Selasa, 04 Oktober 2011

SASTRAWAN TATENGKENG ( Puisi Iverdixon Tinungki)


kadet spanyol portugis dan belanda
mendengar nyanyian resik nelayan Sangihe
di kegelapan samudera
mereka gembira dalam kerja
mereka berpengharapan di tanah lautnya
dan kau menulis tangisannya dua abad kemudian
sebuah kesaksian sajaksajak melepuh
di atas tanah airnya
syairsayair berdarah dalam perampokkan bersenjata
kompeni mengambil tanah laut kita
buat hosti yang mulia ratu dan pangeranpangeran eropa

dan sajakmu berperang seperti kasatria moyangmoyang
seperti Chairil diangkatan berikutnya
yang memilih jadi binatang jalang daripada hidup terjajah
lalu di pegangsaan pukul 10 pagi, ketika itu 17 Agustus di tahun 45
proklamasi diangkasakan, memerdekakan tanah dan laut kita
dari empat ratus tahun yang terus kalah

tapi kemudian kau tulis lagi;
“kita penumpang kelas tiga di kapal bangsa”
seperti politik belanda, kemerdekaan melahirkan kasta
merobek sejarah bahari moyang kita
yang berlayar, mengemudikan kora dengan gagah berani
ke malaka, pasai, batavia, hingga afrika

dan sajakmu berperang lagi dalam rindu dan dendam
mendobrak feodalisme Indonesia lama
seperti Taufiq Ismail dan Rendra menggedor pintu kemuliaan palsu
para pemimpin pemerintahan yang hanya pandai berorasi
bodoh berdemokrasi tapi keranjingan berkorupsi

di ulu dulu kau guru
mengajar kearifan negeri laut
hingga nelayan berbagi dendang
kini runtuh jadi dongeng kekayaan laut
kapalkapal asing menangkap ikan
empat puluh ribu ton ikan di curi pertahun
dan konon tentara nasional kita tak berdaya
menjaga luasnya negara
karena keterbatasan peralatan
dan lumpuhnya kebijakan
yang menyokong program pertahanan kedaulatan
lalu pulaupulau kita menjadi negeri ringgit yang meringgis
harga pala, cengkeh, kopra dimainkan bayers
dan anakanak yang dulu kau bangga
kini tinggal menjual hak dan martabatnya
pada para politisi yang membayarnya lebih murah dari harga
seekor bibit babi untuk mendapatkan kursih
dalam pilkada dan pemilu negeri ini.

J. E. Tatengkeng…
lihatlah Tardji ia menangis dalam sajak luka…
dan seorang anak membaca puisinya di podium
perayaan hari kemerdekaan: “Tanah air mata,
tanah tumpah dukaku”

“di sinilah kami berdiri
menyanyikan air mata kami”

2009

*)  J. E. Tatengkeng, Sastrawan angkatan Balai Pustaka, dilahirkan di Kolongan, Sangihe (Sulawesi), 19 Oktober 1907, meninggal di Makassar, 6 Maret 1968. Berpendidikan HIS Manganit, Christelijk Middagkwekschool bandung, dan Christelijk HKS Solo.
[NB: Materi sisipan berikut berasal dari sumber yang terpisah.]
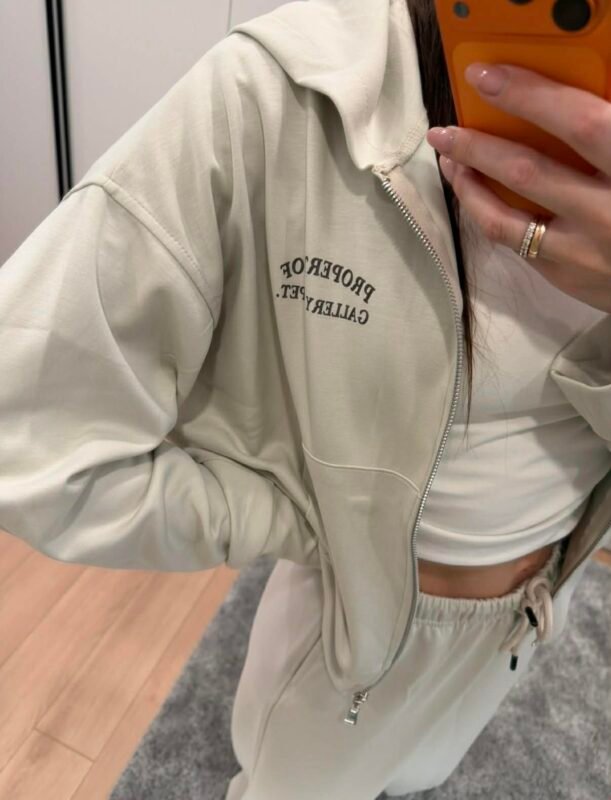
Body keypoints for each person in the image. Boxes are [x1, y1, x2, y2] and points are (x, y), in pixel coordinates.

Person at [1, 0, 610, 797]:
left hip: (536, 600)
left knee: (422, 769)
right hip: (352, 635)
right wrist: (288, 514)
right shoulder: (282, 89)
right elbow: (28, 435)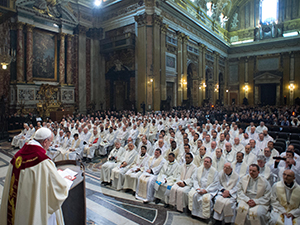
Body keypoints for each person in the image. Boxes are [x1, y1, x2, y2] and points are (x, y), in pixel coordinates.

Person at [0, 127, 69, 225]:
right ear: (45, 141)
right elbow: (58, 189)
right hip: (35, 205)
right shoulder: (43, 161)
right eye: (50, 142)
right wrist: (65, 182)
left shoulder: (18, 156)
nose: (50, 145)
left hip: (19, 205)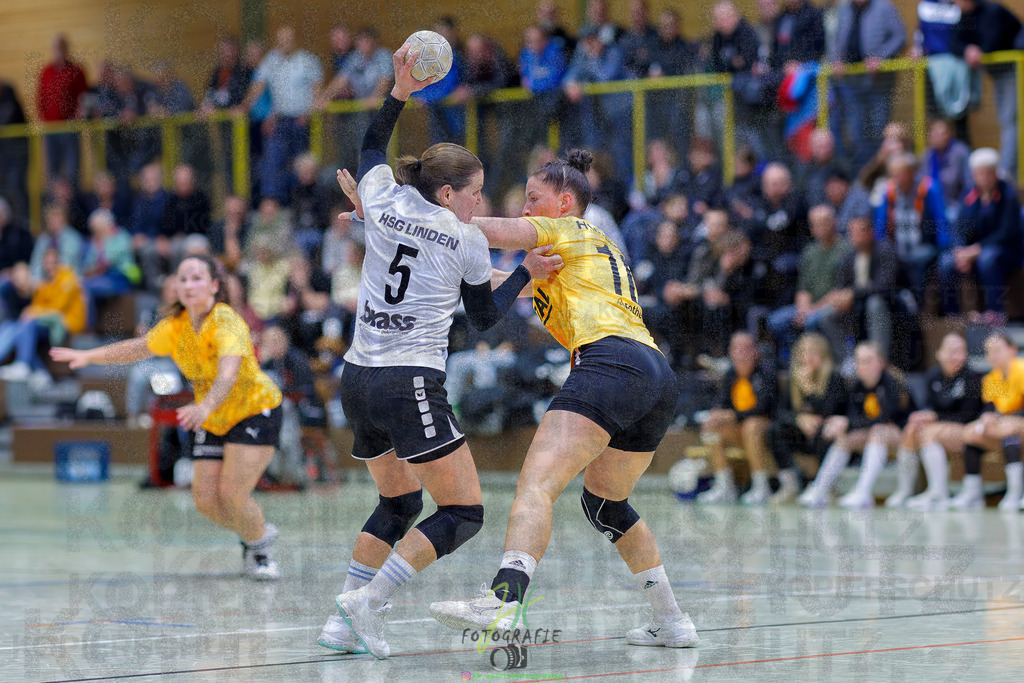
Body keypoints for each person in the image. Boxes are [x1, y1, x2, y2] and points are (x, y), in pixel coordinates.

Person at [315, 45, 561, 659]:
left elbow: (371, 147)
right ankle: (368, 604)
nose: (481, 205)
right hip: (410, 383)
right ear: (449, 193)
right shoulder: (462, 237)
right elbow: (481, 319)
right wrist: (525, 272)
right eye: (476, 194)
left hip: (359, 378)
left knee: (398, 500)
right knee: (464, 511)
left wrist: (399, 87)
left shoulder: (383, 199)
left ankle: (342, 623)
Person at [428, 154, 697, 645]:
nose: (527, 209)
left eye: (534, 199)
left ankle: (504, 602)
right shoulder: (577, 256)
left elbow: (496, 230)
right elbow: (496, 281)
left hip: (611, 361)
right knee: (605, 503)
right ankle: (673, 621)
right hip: (654, 376)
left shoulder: (567, 229)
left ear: (565, 202)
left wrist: (424, 215)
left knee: (536, 483)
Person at [50, 254, 285, 579]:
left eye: (197, 278)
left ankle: (259, 550)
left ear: (215, 286)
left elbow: (229, 373)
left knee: (232, 494)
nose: (189, 285)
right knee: (205, 501)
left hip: (254, 410)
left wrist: (203, 407)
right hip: (214, 417)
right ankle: (255, 529)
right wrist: (88, 355)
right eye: (183, 278)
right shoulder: (175, 327)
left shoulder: (227, 321)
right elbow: (137, 349)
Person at [798, 341, 912, 508]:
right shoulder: (857, 386)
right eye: (858, 360)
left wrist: (848, 422)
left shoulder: (891, 383)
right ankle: (819, 489)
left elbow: (884, 417)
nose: (862, 365)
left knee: (878, 431)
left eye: (867, 360)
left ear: (880, 362)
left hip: (903, 437)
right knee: (845, 437)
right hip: (874, 434)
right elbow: (854, 418)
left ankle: (863, 491)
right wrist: (842, 424)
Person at [900, 332, 983, 510]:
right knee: (912, 428)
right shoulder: (932, 376)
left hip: (970, 431)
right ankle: (905, 490)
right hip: (942, 428)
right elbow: (928, 407)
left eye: (961, 351)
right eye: (952, 351)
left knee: (929, 432)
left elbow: (968, 416)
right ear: (939, 353)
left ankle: (939, 493)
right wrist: (922, 416)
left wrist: (935, 417)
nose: (957, 356)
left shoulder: (972, 377)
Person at [937, 148, 1022, 321]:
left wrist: (976, 250)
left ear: (996, 173)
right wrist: (961, 252)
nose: (983, 177)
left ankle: (995, 312)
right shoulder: (969, 195)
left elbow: (1007, 233)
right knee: (946, 262)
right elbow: (960, 228)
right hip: (973, 251)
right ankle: (953, 316)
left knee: (986, 259)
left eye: (988, 173)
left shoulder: (1009, 195)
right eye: (979, 173)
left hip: (1006, 250)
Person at [697, 332, 778, 505]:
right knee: (711, 428)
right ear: (731, 352)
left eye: (746, 348)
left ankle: (761, 486)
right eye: (736, 348)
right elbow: (722, 403)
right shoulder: (730, 375)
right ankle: (724, 486)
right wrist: (717, 415)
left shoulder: (766, 374)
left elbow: (764, 407)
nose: (741, 353)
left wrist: (733, 415)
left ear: (755, 352)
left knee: (752, 425)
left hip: (763, 428)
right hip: (739, 429)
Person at [769, 332, 847, 503]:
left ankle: (827, 485)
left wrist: (810, 391)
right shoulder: (793, 379)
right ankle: (789, 484)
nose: (808, 357)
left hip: (827, 435)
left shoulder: (834, 378)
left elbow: (830, 410)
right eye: (804, 352)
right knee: (775, 430)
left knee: (824, 430)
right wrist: (799, 419)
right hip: (803, 435)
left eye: (814, 352)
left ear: (823, 354)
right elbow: (781, 412)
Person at [952, 332, 1024, 510]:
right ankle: (973, 493)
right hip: (1005, 426)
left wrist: (1010, 421)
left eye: (997, 350)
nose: (992, 355)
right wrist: (987, 416)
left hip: (1017, 422)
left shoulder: (1021, 369)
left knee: (1010, 435)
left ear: (1012, 350)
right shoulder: (991, 378)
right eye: (988, 351)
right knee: (974, 438)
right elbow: (991, 406)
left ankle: (1016, 492)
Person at [0, 248, 85, 387]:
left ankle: (23, 364)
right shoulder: (44, 284)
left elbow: (58, 308)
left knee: (26, 325)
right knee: (23, 328)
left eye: (53, 262)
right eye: (47, 263)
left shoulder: (67, 278)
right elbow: (37, 305)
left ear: (59, 262)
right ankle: (39, 371)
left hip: (66, 323)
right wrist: (34, 311)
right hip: (48, 323)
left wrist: (34, 311)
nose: (49, 266)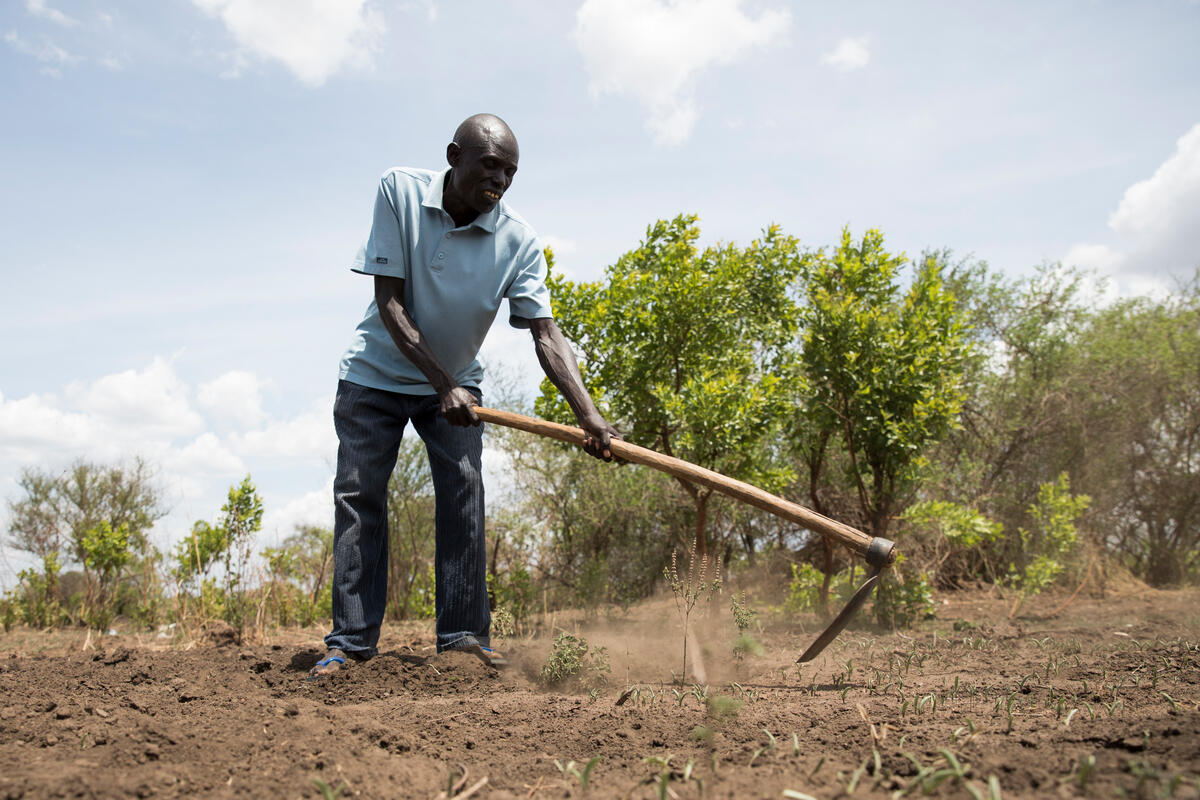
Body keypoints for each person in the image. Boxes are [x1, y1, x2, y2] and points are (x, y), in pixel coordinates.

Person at [310, 114, 618, 676]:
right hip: (374, 376)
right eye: (489, 166)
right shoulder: (398, 191)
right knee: (359, 500)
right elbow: (391, 305)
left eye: (510, 172)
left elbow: (546, 334)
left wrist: (591, 418)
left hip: (456, 386)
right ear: (455, 156)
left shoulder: (518, 240)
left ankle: (463, 639)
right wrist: (442, 383)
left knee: (464, 495)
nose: (498, 181)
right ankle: (350, 644)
Pernah menjadi guru bahasa Indonesia di Tahun (1932), Kepala Schakelschol Ulu Siau, Kepala HIS Tahuna, Menteri Pengajaran (1948), dan terakhir Kepala Jawatan Kebudayaan Kementrian P & K Perwakilan Sulawesi.
Ia juga ikut mendirikan Universitas Hassanuddin dan pernah mengajar di Fakultas Sastra. Selain itu ia pun pernah memimpin harian pemuda Kristen Sangihe Tuwo Kona, membantu Suara Umum (Surabaya), Suluh Kaum Muda (Tomohan), Pemimpin Zaman (Tomohan), dan memimpin majalah Sulawesi (1958). Kumpulan sajaknya: Rindu Dendam (1934). Sajaknya yang lain dimuat dalam majalah Pembangunan (1947), Zenith (1951), Siasat, dan Indonesia (1953).